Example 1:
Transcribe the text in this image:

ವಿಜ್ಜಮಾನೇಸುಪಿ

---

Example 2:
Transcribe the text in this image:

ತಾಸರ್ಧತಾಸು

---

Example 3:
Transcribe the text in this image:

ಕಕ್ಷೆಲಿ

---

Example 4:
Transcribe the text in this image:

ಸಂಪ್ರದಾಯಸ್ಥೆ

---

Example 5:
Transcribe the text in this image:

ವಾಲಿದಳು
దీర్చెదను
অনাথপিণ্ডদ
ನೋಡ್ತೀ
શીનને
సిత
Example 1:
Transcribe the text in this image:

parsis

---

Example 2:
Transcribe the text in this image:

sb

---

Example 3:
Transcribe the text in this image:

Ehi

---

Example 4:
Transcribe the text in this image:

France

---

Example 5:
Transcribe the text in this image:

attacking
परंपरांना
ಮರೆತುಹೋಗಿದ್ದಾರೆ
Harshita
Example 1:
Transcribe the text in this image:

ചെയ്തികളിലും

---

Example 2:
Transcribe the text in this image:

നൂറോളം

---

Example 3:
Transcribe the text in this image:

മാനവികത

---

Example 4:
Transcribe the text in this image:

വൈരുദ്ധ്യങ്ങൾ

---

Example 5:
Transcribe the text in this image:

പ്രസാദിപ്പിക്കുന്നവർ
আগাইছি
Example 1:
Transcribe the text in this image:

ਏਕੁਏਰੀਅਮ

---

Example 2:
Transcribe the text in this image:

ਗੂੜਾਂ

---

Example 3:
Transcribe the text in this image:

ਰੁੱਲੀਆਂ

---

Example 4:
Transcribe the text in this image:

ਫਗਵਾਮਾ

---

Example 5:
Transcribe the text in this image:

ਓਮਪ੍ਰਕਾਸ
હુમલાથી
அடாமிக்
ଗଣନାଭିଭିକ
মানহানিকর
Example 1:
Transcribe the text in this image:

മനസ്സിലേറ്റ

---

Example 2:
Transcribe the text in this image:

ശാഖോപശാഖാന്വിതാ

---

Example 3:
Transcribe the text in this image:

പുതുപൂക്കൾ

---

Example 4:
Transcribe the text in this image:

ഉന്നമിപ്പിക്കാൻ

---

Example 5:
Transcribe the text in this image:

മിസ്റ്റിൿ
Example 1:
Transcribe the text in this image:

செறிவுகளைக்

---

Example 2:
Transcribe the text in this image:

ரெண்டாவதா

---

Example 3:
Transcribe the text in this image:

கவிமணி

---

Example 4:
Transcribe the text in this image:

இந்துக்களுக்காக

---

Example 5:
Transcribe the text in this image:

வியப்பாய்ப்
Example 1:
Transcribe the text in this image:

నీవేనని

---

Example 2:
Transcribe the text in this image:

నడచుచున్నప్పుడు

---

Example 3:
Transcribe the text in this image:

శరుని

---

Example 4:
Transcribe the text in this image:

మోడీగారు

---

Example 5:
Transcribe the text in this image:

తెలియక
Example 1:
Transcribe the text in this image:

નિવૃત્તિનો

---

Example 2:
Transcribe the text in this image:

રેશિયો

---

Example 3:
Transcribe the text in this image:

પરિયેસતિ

────────

* **WORK ITEM**:
Repeat the data. Every word must match.

* **YOUR RESPONSE**:
Example 1:
Transcribe the text in this image:

ವಿಜ್ಜಮಾನೇಸುಪಿ

---

Example 2:
Transcribe the text in this image:

ತಾಸರ್ಧತಾಸು

---

Example 3:
Transcribe the text in this image:

ಕಕ್ಷೆಲಿ

---

Example 4:
Transcribe the text in this image:

ಸಂಪ್ರದಾಯಸ್ಥೆ

---

Example 5:
Transcribe the text in this image:

ವಾಲಿದಳು
దీర్చెదను
অনাথপিণ্ডদ
ನೋಡ್ತೀ
શીનને
సిత
Example 1:
Transcribe the text in this image:

parsis

---

Example 2:
Transcribe the text in this image:

sb

---

Example 3:
Transcribe the text in this image:

Ehi

---

Example 4:
Transcribe the text in this image:

France

---

Example 5:
Transcribe the text in this image:

attacking
परंपरांना
ಮರೆತುಹೋಗಿದ್ದಾರೆ
Harshita
Example 1:
Transcribe the text in this image:

ചെയ്തികളിലും

---

Example 2:
Transcribe the text in this image:

നൂറോളം

---

Example 3:
Transcribe the text in this image:

മാനവികത

---

Example 4:
Transcribe the text in this image:

വൈരുദ്ധ്യങ്ങൾ

---

Example 5:
Transcribe the text in this image:

പ്രസാദിപ്പിക്കുന്നവർ
আগাইছি
Example 1:
Transcribe the text in this image:

ਏਕੁਏਰੀਅਮ

---

Example 2:
Transcribe the text in this image:

ਗੂੜਾਂ

---

Example 3:
Transcribe the text in this image:

ਰੁੱਲੀਆਂ

---

Example 4:
Transcribe the text in this image:

ਫਗਵਾਮਾ

---

Example 5:
Transcribe the text in this image:

ਓਮਪ੍ਰਕਾਸ
હુમલાથી
அடாமிக்
ଗଣନାଭିଭିକ
মানহানিকর
Example 1:
Transcribe the text in this image:

മനസ്സിലേറ്റ

---

Example 2:
Transcribe the text in this image:

ശാഖോപശാഖാന്വിതാ

---

Example 3:
Transcribe the text in this image:

പുതുപൂക്കൾ

---

Example 4:
Transcribe the text in this image:

ഉന്നമിപ്പിക്കാൻ

---

Example 5:
Transcribe the text in this image:

മിസ്റ്റിൿ
Example 1:
Transcribe the text in this image:

செறிவுகளைக்

---

Example 2:
Transcribe the text in this image:

ரெண்டாவதா

---

Example 3:
Transcribe the text in this image:

கவிமணி

---

Example 4:
Transcribe the text in this image:

இந்துக்களுக்காக

---

Example 5:
Transcribe the text in this image:

வியப்பாய்ப்
Example 1:
Transcribe the text in this image:

నీవేనని

---

Example 2:
Transcribe the text in this image:

నడచుచున్నప్పుడు

---

Example 3:
Transcribe the text in this image:

శరుని

---

Example 4:
Transcribe the text in this image:

మోడీగారు

---

Example 5:
Transcribe the text in this image:

తెలియక
Example 1:
Transcribe the text in this image:

નિવૃત્તિનો

---

Example 2:
Transcribe the text in this image:

રેશિયો

---

Example 3:
Transcribe the text in this image:

પરિયેસતિ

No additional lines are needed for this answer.